By 1969 when the Government Center was built, Betz had perfected his approach to board-formed concrete and exposed aggregate concrete, hallmarks of Brutalism. He used both types on the Government Center — exposed aggregate on the exterior and careful chevron patterned board forms on the interior.
Welker says the Council Chamber is elevated as a floating room inside the cavernous roof and has no doors — the architectural equivalent of the ‘sunshine law’ which requires certain proceedings of government agencies to be open or available to the public.
The last renovation — six years ago — was a real challenge from a preservation viewpoint, he says, because the building was made completely accessible. The elevator was carefully located and all the exterior glass was replaced with new insulated glass. “The views are wonderful as you peek over the ivy berms. I believe the new plan actually reveals the beautiful ordering system better because it has fewer solid walls, more interior glass.”
As part of the renovation, new public art works were commissioned including new stained glass by Erin Houk, which is empty in the center revealing a view of the exterior flags as you stand at the podium in the Council Chamber. “That kind of inside/outside connection it really cool,” Welker says.

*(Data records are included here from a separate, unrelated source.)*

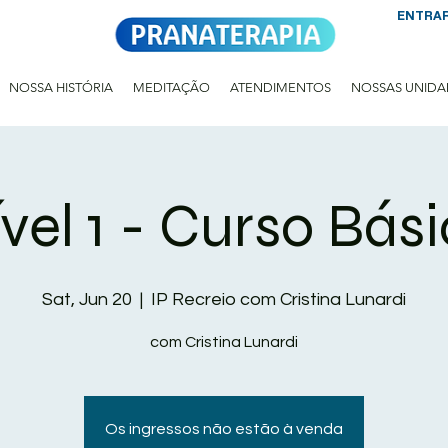
ENTRA
NOSSA HISTÓRIA
MEDITAÇÃO
ATENDIMENTOS
NOSSAS UNIDA
vel 1 - Curso Bás
Sat, Jun 20
  |  
IP Recreio com Cristina Lunardi
com Cristina Lunardi
Os ingressos não estão à venda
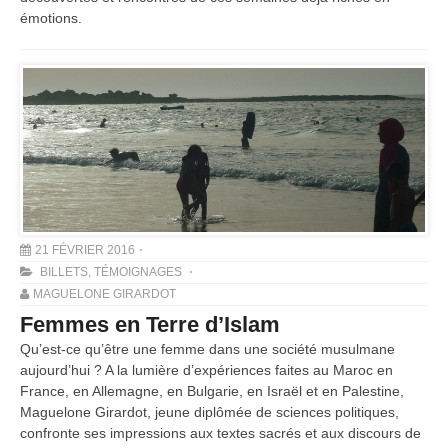
émotions.
21 FÉVRIER 2016
BILLETS
,
TÉMOIGNAGES
MAGUELONE GIRARDOT
Femmes en Terre d’Islam
Qu’est-ce qu’être une femme dans une société musulmane
aujourd’hui ? A la lumière d’expériences faites au Maroc en
France, en Allemagne, en Bulgarie, en Israël et en Palestine,
Maguelone Girardot, jeune diplômée de sciences politiques,
confronte ses impressions aux textes sacrés et aux discours de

The building is now LEED Gold Certified for energy conservation.
Public can look inside
This is one local architectural treasure that can be viewed from inside as well as outside. The building houses the mayor’s office and city manager’s office as well as a number of departments. The building is open to the public from 8 a.m. to 5 p.m. on weekdays and on evenings when there is a public meeting.
Check out the public art in the first- and lowerlevel lobbies done by area artists Erin Houk, Hamilton Dixon, Bing Davis and Katherine Kadish. Office areas have original art by regional artists but are secure and not generally open to the public.